Di fronte alle controversie critiche che accompagnano l'uscita del suo ultimo film, perlomeno su una cosa bisognerebbe accordarsi. Da sempre, ma in particolare dagli ultimi suoi BASTARDI SENZA GLORIA (2009) e DJANGO UNCHAINED (2012) la ben nota predilezione di Quentin Tarantino per i dialoghi sembra dilagare. Tanto da fargli dire (su Positif dello scorso mese): Quando avrò terminato con la regia, potrei concentrarmi sulla scrittura, diventare uomo di lettere, scrivere dei romanzi. Sarebbe un modo assai piacevole di vivere i miei ultimi anni, piuttosto di starmene seduto con una squadra che passa la sua giornata a scegliere delle scenografie.

Tre ore, suddiviso in 6 capitoli, concepito come esperienza teatrale, The Hateful Height riflette esattamente quello stato d'animo. Come spezzato in due: con una prima parte che deve quasi tutto alla parola, alla sua cadenza, al suo potere di sublimazione nei confronti dell'incombente panorama dello Wyoming che incornicia questa specie di western. Lento, come mai lo è stato il cinema di Tarantino, nell'eco di un redivivo Ennio Morricone. Una diligenza che sbuca dal nulla innevato, un inizio che fa dapprima pensare a una continuazione di DJANGO; ma che diverrà ben presto il ricettacolo balordi allusivi ((siamo all'indomani della Guerra di Secessione): l'ex schiavo nero diventato cacciatore di taglie (un Samuel L.Jackson sovrano), un presunto futuro sceriffo che non sapremo mai quanto millantatore, una supposta capobanda (l'ammaccata Jennifer Jason Leigh) condotta al patibolo da un improbabile giustiziere. Immobilizzati da una terribile tempesta, questi e altri compari finiranno nella taverna che funge da stazione di posta per cavalli.

E' la seconda parte, che vede il Kammerspiel degli esterni recludersi in uno spazio claustrofobico; e la parola, che aveva il compito di condurre l'azione, concedere maggiormente all'immagine. La metafora si fa allora più esplicita. Sfruttato grazie all'utilizzo del 70mm, lo spazio della taverna diventa la scacchiera fisica di una riflessione che si vuole più profonda di quel manipolo di otto hateful abbruttiti che la abita. Un'allegoria sempre meno festosa non solo sull'ambiguità e sulla cupidigia umana (apparentemente, già allora fonte di ogni male), leitmotiv nella prima parte. Ma sulla Storia di un'America dai conflitti sociali e razziali, passati e presenti, che tragicamente fatica a rimarginare le proprie ferite.

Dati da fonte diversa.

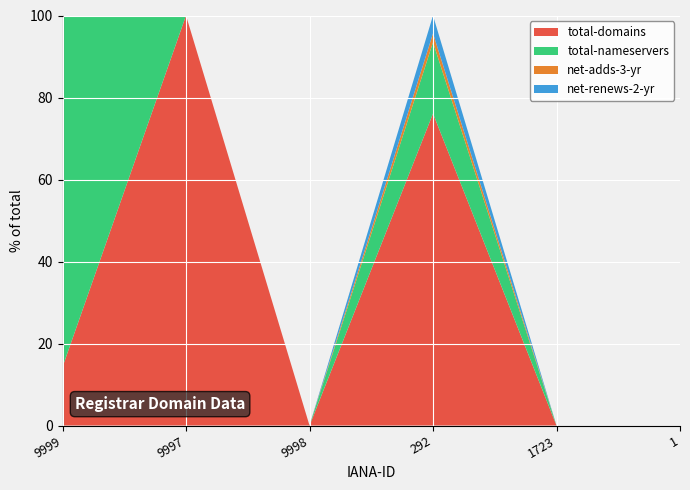

The total-domains series shows -32.7 at 9998. True or false?

False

Nel contempo, la prolungata - qualcuno dirà esasperata e autoreferenziale - ma in definitiva sorprendente e inedita teatralità della visione cede il passo alla nota trasgressione trash-pulp dell'autore, agli schizzi viscerali d'emoglobina a questo punto più horror che western. Difficile considerarli proficui. Tarantiniani, di certo, più vicini al compiacimento che alla riflessione filosofica e politica che li precede. Ma relativamente ludici, coerenti e sorprendenti ai fini dell'invenzione.